Close-packed granular clusters: hydrostatics and persistent Gaussian fluctuations

TL;DR

This study investigates dense granular clusters in a circular container, revealing Gaussian fluctuations of the cluster's center of mass and validating a hydrostatic model with specific constitutive relations.

Contribution

It demonstrates that granular clusters behave like macro-particles with Gaussian fluctuations, supported by molecular dynamics simulations and hydrostatic equations with Grossman et al.'s constitutive relations.

Findings

Density profile matches hydrostatic equations with Grossman et al.'s relations

Center of mass fluctuations are Gaussian

Fluctuations persist with increasing particle number

Abstract

Dense granular clusters often behave like macro-particles. We address this interesting phenomenon in a model system of inelastically colliding hard disks inside a circular box, driven by a thermal wall at zero gravity.

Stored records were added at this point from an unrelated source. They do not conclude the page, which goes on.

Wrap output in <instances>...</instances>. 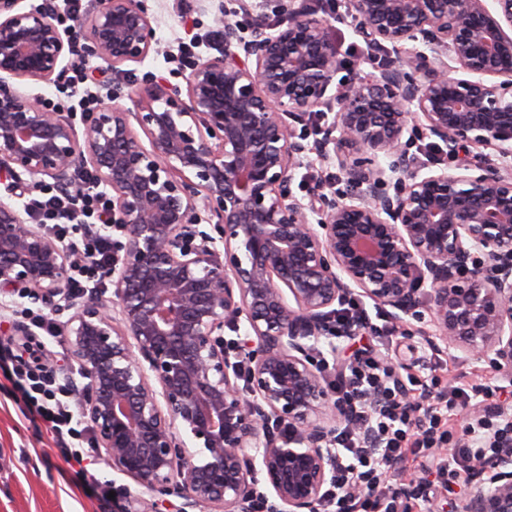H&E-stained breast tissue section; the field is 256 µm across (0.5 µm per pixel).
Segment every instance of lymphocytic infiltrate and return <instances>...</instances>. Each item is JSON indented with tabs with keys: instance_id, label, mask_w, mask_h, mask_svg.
<instances>
[{
	"instance_id": "obj_1",
	"label": "lymphocytic infiltrate",
	"mask_w": 512,
	"mask_h": 512,
	"mask_svg": "<svg viewBox=\"0 0 512 512\" xmlns=\"http://www.w3.org/2000/svg\"><path fill=\"white\" fill-rule=\"evenodd\" d=\"M79 178L86 185L79 201L47 187L30 205L54 239L80 244L87 256L70 276L76 294L94 286L97 268L115 256L105 228L111 198L93 187L90 172ZM327 381L348 405L349 419L334 437L335 476L318 512H432L434 502L465 487L483 464L512 447V410L490 385H444L436 376L424 382L396 372L377 351L329 367ZM0 392L24 403L30 423L76 469L98 512H112L111 488L91 466L89 427L34 350L0 348ZM464 413L470 419L457 439L453 421Z\"/></svg>"
}]
</instances>
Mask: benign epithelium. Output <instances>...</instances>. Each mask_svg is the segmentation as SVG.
<instances>
[{
    "instance_id": "benign-epithelium-1",
    "label": "benign epithelium",
    "mask_w": 512,
    "mask_h": 512,
    "mask_svg": "<svg viewBox=\"0 0 512 512\" xmlns=\"http://www.w3.org/2000/svg\"><path fill=\"white\" fill-rule=\"evenodd\" d=\"M22 2L0 0V289L68 313L81 415L129 480L112 512H160L171 494L177 512H245L260 495L317 512L348 413L313 354L365 330L334 325L354 287L398 328L429 287L440 337L512 370V0H346L378 48L353 80L316 8L196 0L216 30L185 86L101 85L81 131L17 83L61 81L69 55L119 74L154 51L155 20L141 0H91L63 29ZM329 112L305 144L294 124ZM416 136L434 152L410 153ZM311 152L338 170L335 196L295 191ZM80 168L122 237L110 295H73L85 256L18 205L48 179L78 200ZM226 327L243 331L232 354ZM461 512H512V447Z\"/></svg>"
}]
</instances>
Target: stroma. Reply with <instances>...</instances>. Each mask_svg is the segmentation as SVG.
I'll list each match as a JSON object with an SVG mask.
<instances>
[{
    "mask_svg": "<svg viewBox=\"0 0 512 512\" xmlns=\"http://www.w3.org/2000/svg\"><path fill=\"white\" fill-rule=\"evenodd\" d=\"M156 19L155 51L143 64L133 65L135 78L152 72L171 83L183 81L187 59L179 44L197 38L194 55L206 53L202 37L214 27L212 14L197 12L194 0H143ZM447 359L452 375H466L496 384L490 357H476L440 339L427 305L408 318L394 335L388 357L396 366H429L432 350ZM95 500L85 496L72 470L47 447V438L27 419L22 406L0 396V512H95Z\"/></svg>",
    "mask_w": 512,
    "mask_h": 512,
    "instance_id": "stroma-1",
    "label": "stroma"
}]
</instances>
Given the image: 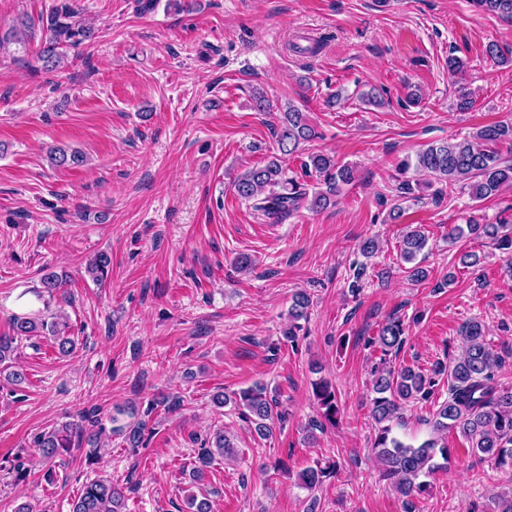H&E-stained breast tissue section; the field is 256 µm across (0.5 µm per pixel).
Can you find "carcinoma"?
<instances>
[{
    "label": "carcinoma",
    "mask_w": 512,
    "mask_h": 512,
    "mask_svg": "<svg viewBox=\"0 0 512 512\" xmlns=\"http://www.w3.org/2000/svg\"><path fill=\"white\" fill-rule=\"evenodd\" d=\"M73 2L58 0L51 13L39 19L45 33L39 58L48 70L59 66L64 57L63 48L78 46L95 38L94 29L77 20L78 10ZM471 3L481 11L512 21V0H471ZM34 28L33 20H20L4 38H0V47L5 43L25 45ZM272 135L284 156L300 152L302 145L318 137L307 113L291 103L279 123L272 126ZM500 144L507 145L508 155H503L498 149ZM49 159L59 168H76L84 163L81 152L61 148L52 150ZM411 167L428 176L431 184H463L476 201L493 197L512 186V123L482 126L460 141L430 144L415 158L408 157L400 163L402 171ZM302 170L306 176L316 177L319 186L288 176L282 160L275 156L261 166L248 167L238 173L233 180V188L240 199L250 203L270 223L279 224L304 204L315 211L327 208L336 201L342 187L356 178L353 166L340 164L323 152L307 154L306 160L302 161ZM410 195V184H402L390 209L391 220L396 221L403 216V203ZM467 235L491 239L501 249L512 251V227L504 224H481L471 220L464 226L451 227L448 240L453 242ZM427 245L428 237L421 228L408 226L402 236L399 258L409 265V277L416 282L427 277V271L416 263L417 256ZM110 271L112 259L105 252L97 253L86 266L88 275L97 282L106 279ZM41 284L42 291L38 297H51L62 288L63 280L54 273H47ZM309 306L310 299L306 294L293 296L288 309L289 325L283 331L285 341H294L297 321L307 318ZM11 328L12 334L0 336V376L14 386L27 381L26 373L15 362L18 342L34 336L48 337L63 356L69 355L75 347V340L68 333L69 324L58 316L48 321L40 312L16 315L11 319ZM485 336L483 322L476 319L466 322L462 330L460 355L447 362H437L430 376L410 366L397 369L385 366L374 370L375 396L371 399L370 414L377 433L373 450L384 479L390 481L401 496L412 498L428 492L429 484L425 478L442 468L436 457L449 461V449L441 442L440 434L450 430L459 432L468 441L471 453L479 461L490 460L497 468L512 473V389L505 390L495 382L494 371L502 363V357L487 343ZM404 342L403 322L399 318H389L376 338L382 355L386 357L399 351ZM440 376L448 379V400L434 415L433 437L417 446L393 437L391 422L399 418L403 405L429 399L436 386V378ZM313 393L321 409V419L313 421L312 428L336 425L339 407L334 387L321 380L313 384ZM235 404L261 438L270 436L274 421L283 417L278 411L277 399L268 396L266 386L260 382L240 390ZM146 426V421L139 420L120 428L126 434L128 447L139 448L145 444ZM102 430L99 409L94 407L81 412L73 421L38 434L34 447L49 463L47 478H53L55 467L63 464L59 459L61 450L84 443L94 448ZM232 452L233 444L224 435V430L215 429L201 445L198 466L193 470L195 480H202L204 469L215 457H227ZM335 471L334 462L324 467H307L298 474V486L313 491L333 477ZM124 506L123 488L108 479H100L84 486L73 500L70 512H124Z\"/></svg>",
    "instance_id": "1"
}]
</instances>
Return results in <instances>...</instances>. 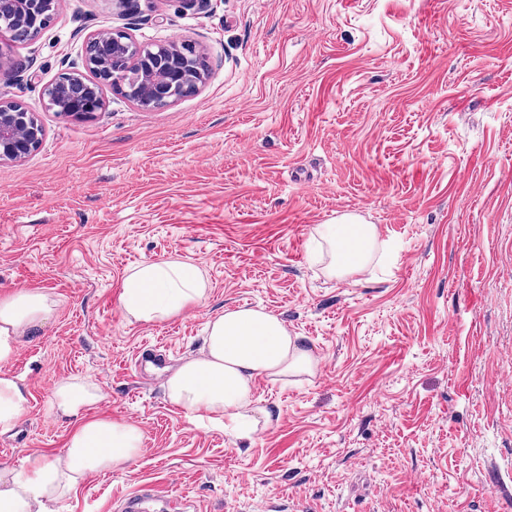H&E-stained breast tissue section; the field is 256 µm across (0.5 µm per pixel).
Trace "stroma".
Listing matches in <instances>:
<instances>
[{"mask_svg":"<svg viewBox=\"0 0 512 512\" xmlns=\"http://www.w3.org/2000/svg\"><path fill=\"white\" fill-rule=\"evenodd\" d=\"M204 50L199 90L158 109L104 87L93 118L41 108L83 67L89 32ZM0 95L37 107L40 148L0 163V292L59 306L17 348L27 401L0 467L62 454L54 386L97 383L98 415L144 434L140 457L51 512H512V0H60L31 40H0ZM378 225L390 261L346 279L315 228ZM179 256L205 302L130 323L119 284ZM261 307L318 359L255 382L250 438L172 405V368L210 319ZM161 493L153 486H144L124 495L114 502V510L118 512H143L150 501H153L156 494Z\"/></svg>","mask_w":512,"mask_h":512,"instance_id":"obj_1","label":"stroma"}]
</instances>
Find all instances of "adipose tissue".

Molecular dynamics simulations show a close-packed cluster of an almost circular shape, weakly fluctuating in space and isolated from the driving wall by a low-density gas. The density profile of the system agrees very well with the azimuthally symmetric solution of granular hydrostatic equations employing constitutive relations by Grossman et al., whereas the widely used Enskog-type constitutive relations show poor accuracy. We find that fluctuations of the center of mass of the system are Gaussian. This suggests an effective Langevin description in terms of a macro-particle, confined by a harmonic potential and driven by a delta-correlated noise. Surprisingly, the fluctuations persist when increasing the number of particles in the system.